Records for processing:
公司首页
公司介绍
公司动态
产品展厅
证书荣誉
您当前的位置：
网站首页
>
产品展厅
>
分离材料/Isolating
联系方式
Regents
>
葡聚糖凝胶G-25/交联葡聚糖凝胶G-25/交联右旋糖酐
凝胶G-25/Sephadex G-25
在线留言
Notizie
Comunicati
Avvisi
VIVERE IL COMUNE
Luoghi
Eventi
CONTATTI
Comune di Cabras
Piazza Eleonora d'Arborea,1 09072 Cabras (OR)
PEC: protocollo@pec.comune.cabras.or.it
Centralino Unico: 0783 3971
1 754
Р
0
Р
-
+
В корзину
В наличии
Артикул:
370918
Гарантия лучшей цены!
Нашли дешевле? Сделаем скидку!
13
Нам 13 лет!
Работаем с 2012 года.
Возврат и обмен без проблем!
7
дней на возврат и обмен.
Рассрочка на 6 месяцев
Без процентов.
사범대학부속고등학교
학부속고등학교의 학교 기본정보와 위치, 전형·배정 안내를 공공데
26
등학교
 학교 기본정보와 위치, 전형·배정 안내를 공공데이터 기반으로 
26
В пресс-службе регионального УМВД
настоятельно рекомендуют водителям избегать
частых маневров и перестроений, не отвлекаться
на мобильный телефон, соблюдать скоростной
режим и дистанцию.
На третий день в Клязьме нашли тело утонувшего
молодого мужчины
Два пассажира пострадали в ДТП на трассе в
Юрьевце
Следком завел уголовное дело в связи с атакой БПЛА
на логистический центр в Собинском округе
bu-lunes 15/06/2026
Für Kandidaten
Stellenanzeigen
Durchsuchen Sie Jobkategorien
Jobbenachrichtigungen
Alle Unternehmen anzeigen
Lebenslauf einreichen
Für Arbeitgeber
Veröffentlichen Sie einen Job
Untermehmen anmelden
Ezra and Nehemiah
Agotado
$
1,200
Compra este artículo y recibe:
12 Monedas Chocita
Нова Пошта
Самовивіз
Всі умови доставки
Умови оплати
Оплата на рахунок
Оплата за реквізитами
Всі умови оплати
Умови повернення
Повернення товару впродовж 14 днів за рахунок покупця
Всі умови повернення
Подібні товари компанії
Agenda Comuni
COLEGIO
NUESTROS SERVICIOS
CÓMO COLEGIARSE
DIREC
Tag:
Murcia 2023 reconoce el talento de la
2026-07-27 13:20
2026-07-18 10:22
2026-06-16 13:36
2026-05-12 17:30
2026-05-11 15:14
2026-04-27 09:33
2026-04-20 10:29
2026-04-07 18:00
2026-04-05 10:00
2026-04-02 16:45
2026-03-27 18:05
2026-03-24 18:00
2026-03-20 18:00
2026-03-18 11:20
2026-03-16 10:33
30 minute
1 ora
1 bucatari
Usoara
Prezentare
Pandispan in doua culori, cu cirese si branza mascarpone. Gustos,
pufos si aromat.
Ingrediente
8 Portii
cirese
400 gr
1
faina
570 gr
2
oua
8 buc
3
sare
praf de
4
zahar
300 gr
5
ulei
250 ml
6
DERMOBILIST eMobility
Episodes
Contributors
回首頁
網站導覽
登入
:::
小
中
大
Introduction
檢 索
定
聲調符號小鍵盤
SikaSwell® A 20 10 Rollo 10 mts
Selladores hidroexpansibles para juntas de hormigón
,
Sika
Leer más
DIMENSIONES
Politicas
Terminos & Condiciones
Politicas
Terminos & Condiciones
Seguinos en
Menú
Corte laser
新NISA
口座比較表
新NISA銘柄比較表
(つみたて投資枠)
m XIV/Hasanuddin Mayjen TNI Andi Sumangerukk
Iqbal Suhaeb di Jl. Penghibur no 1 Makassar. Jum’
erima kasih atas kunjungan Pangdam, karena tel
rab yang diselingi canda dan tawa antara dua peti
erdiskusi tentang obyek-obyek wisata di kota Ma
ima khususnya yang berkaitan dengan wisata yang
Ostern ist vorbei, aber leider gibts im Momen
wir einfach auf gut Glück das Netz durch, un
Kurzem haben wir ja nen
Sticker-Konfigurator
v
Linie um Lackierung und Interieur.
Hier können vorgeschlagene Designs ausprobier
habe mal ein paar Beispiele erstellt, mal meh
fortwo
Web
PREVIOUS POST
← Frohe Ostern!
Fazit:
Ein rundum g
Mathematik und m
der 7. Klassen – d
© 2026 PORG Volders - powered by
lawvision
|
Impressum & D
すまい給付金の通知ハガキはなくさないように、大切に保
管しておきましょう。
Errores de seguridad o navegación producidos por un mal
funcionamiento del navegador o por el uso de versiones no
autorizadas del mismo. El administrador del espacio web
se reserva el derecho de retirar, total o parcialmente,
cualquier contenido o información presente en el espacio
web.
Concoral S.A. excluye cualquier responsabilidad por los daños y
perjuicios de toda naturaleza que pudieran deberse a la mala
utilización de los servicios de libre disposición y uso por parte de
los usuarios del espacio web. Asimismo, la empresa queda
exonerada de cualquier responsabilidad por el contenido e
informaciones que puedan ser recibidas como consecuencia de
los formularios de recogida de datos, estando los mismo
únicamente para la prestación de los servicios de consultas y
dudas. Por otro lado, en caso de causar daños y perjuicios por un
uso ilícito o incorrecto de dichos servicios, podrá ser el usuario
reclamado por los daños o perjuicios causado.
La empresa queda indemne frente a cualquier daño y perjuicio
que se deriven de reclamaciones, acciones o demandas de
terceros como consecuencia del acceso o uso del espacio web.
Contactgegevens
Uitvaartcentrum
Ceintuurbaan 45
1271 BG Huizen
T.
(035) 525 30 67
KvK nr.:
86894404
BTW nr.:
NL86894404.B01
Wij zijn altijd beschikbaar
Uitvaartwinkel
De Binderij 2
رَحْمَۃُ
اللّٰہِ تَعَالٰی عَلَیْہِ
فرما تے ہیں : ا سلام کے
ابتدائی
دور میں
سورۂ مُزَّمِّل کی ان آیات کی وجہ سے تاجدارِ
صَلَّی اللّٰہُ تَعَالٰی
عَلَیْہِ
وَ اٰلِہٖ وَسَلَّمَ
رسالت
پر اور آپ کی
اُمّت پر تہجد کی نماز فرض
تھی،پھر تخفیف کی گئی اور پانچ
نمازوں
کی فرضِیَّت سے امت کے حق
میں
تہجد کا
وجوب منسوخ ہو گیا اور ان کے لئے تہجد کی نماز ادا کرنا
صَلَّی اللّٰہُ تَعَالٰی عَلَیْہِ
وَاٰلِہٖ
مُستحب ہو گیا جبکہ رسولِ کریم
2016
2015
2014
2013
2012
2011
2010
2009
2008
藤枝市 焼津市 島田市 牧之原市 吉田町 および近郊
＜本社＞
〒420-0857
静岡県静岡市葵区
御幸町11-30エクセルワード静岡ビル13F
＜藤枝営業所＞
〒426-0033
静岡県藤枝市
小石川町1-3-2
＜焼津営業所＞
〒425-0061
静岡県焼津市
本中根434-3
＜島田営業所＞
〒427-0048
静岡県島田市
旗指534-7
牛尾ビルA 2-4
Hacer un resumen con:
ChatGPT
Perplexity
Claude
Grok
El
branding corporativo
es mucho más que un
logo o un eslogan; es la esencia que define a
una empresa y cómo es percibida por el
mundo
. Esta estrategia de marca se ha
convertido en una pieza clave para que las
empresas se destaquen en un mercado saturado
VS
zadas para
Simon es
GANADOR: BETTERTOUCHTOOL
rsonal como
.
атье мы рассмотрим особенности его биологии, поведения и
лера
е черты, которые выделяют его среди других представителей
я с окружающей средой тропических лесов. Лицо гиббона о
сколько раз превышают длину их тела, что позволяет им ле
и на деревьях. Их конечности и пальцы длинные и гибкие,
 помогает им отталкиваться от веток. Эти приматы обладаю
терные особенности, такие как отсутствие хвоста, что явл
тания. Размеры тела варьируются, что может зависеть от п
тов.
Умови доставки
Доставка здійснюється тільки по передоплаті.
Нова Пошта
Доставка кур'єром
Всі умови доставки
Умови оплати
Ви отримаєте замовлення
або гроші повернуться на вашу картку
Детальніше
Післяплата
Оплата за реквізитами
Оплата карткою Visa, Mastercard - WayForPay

About this task: Return, with no change at all, every line in the entries above from the line containing "凝胶G-25/Sephadex G-25" through the line containing "В пресс-службе регионального УМВД".

Exercise solution:
凝胶G-25/Sephadex G-25
在线留言
Notizie
Comunicati
Avvisi
VIVERE IL COMUNE
Luoghi
Eventi
CONTATTI
Comune di Cabras
Piazza Eleonora d'Arborea,1 09072 Cabras (OR)
PEC: protocollo@pec.comune.cabras.or.it
Centralino Unico: 0783 3971
1 754
Р
0
Р
-
+
В корзину
В наличии
Артикул:
370918
Гарантия лучшей цены!
Нашли дешевле? Сделаем скидку!
13
Нам 13 лет!
Работаем с 2012 года.
Возврат и обмен без проблем!
7
дней на возврат и обмен.
Рассрочка на 6 месяцев
Без процентов.
사범대학부속고등학교
학부속고등학교의 학교 기본정보와 위치, 전형·배정 안내를 공공데
26
등학교
 학교 기본정보와 위치, 전형·배정 안내를 공공데이터 기반으로 
26
В пресс-службе регионального УМВД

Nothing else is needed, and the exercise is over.